> **RECORD EXTRACTS**:
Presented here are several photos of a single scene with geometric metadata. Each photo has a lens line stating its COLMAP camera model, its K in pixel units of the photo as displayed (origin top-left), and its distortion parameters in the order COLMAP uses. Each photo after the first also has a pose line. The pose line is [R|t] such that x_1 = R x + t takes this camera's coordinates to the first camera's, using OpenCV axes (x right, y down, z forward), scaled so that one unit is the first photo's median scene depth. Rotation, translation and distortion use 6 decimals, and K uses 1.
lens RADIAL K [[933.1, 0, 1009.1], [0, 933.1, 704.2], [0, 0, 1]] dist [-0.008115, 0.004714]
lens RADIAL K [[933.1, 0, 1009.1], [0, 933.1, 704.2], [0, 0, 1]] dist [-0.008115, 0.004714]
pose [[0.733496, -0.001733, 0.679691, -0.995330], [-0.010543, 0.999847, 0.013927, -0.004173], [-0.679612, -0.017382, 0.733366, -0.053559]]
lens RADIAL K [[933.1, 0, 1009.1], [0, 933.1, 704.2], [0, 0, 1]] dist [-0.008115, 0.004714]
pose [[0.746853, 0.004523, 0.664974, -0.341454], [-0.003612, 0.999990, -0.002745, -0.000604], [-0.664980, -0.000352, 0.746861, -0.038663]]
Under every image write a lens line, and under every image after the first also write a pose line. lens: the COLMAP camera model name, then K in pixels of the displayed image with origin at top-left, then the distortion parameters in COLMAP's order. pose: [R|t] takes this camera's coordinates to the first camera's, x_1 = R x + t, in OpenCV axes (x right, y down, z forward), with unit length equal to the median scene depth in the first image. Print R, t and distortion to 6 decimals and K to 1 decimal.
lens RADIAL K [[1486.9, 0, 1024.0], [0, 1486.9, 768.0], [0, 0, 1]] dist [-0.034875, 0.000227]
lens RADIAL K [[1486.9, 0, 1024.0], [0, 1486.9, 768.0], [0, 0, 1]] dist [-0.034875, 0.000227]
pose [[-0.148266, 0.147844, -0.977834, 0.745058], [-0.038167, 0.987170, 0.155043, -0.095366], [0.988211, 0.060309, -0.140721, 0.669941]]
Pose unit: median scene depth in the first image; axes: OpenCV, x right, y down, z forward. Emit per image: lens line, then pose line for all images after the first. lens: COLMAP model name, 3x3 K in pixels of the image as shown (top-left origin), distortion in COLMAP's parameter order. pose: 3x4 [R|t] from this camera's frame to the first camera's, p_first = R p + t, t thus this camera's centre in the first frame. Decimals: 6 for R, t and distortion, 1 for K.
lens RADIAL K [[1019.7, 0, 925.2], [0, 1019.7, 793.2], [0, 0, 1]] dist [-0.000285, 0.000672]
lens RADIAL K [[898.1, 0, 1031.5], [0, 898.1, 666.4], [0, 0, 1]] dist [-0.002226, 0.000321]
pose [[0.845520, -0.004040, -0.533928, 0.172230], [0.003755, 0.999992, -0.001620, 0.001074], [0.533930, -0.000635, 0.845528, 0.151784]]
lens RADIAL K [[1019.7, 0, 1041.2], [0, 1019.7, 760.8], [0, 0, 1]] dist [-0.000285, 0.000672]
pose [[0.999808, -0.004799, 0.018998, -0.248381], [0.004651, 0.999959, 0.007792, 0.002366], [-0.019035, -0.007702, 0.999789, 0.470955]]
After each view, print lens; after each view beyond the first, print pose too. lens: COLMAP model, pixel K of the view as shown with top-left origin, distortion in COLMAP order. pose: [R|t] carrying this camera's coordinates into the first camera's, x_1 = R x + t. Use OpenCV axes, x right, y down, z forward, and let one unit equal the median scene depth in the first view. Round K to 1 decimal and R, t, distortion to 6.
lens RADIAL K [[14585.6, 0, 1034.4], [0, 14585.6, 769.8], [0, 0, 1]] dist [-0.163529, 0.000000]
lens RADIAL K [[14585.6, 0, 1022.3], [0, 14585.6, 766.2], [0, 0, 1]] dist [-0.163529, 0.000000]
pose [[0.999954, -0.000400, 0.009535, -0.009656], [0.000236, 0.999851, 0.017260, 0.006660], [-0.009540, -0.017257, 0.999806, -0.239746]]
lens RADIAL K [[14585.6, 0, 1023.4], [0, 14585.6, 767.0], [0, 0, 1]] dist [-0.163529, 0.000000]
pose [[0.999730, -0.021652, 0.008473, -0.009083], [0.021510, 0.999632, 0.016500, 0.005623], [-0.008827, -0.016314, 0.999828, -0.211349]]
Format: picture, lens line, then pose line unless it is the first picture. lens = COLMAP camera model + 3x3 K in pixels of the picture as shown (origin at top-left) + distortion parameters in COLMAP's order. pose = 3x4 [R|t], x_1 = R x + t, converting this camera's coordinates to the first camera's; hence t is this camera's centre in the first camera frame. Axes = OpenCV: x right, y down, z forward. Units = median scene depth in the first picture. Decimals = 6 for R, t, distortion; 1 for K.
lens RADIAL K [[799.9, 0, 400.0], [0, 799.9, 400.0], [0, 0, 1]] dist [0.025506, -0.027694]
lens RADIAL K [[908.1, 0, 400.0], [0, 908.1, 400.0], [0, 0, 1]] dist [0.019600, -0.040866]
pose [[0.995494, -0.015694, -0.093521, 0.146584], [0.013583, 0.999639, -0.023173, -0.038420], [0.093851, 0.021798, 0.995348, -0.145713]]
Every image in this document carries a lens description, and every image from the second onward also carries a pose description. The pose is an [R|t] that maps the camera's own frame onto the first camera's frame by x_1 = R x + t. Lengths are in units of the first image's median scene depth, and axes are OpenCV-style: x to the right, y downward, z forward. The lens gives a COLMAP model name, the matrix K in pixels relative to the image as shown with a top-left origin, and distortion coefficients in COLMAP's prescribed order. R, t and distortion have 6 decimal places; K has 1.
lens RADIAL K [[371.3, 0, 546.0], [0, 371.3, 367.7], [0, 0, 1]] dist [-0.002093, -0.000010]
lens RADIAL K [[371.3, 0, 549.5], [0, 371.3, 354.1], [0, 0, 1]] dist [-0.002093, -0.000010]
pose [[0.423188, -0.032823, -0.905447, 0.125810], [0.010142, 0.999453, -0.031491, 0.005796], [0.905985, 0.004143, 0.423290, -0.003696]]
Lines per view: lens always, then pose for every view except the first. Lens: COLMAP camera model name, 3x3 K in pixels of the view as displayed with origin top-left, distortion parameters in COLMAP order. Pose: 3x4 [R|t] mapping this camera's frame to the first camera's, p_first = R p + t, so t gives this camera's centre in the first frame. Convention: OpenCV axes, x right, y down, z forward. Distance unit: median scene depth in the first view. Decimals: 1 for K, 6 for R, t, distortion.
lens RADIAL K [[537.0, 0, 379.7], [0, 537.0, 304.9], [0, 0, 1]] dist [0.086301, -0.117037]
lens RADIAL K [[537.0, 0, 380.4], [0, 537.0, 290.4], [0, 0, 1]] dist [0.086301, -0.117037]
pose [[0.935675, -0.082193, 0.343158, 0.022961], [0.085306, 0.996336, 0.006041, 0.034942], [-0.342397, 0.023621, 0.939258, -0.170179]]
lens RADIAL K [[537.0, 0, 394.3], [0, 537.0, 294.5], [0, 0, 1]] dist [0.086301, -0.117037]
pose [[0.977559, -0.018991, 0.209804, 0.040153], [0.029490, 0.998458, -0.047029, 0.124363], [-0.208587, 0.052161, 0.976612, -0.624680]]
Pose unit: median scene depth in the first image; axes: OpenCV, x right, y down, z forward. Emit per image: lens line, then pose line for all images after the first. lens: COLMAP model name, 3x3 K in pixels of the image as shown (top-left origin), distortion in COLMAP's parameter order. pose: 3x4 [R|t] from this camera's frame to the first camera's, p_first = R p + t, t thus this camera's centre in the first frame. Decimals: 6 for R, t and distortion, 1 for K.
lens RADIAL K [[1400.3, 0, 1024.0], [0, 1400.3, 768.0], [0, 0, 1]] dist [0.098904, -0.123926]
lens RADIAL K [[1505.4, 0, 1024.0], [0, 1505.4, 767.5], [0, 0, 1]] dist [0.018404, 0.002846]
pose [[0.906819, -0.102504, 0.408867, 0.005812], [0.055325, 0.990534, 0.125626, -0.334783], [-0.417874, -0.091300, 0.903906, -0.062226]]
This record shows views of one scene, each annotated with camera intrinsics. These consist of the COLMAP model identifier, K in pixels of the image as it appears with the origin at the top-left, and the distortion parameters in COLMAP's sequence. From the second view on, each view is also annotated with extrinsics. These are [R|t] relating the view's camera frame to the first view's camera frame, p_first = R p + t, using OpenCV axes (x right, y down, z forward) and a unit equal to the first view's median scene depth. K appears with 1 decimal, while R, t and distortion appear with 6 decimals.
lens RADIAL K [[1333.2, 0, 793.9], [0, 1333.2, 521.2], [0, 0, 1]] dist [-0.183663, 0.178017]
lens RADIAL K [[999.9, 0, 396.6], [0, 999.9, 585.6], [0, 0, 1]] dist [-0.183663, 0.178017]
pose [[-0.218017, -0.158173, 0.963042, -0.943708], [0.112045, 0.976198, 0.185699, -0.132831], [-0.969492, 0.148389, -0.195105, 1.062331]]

> **TASK DESCRIPTION**: How many lines in the items above contain the string "into", with case counting? Give only the number.

> **ANSWER AREA**: 1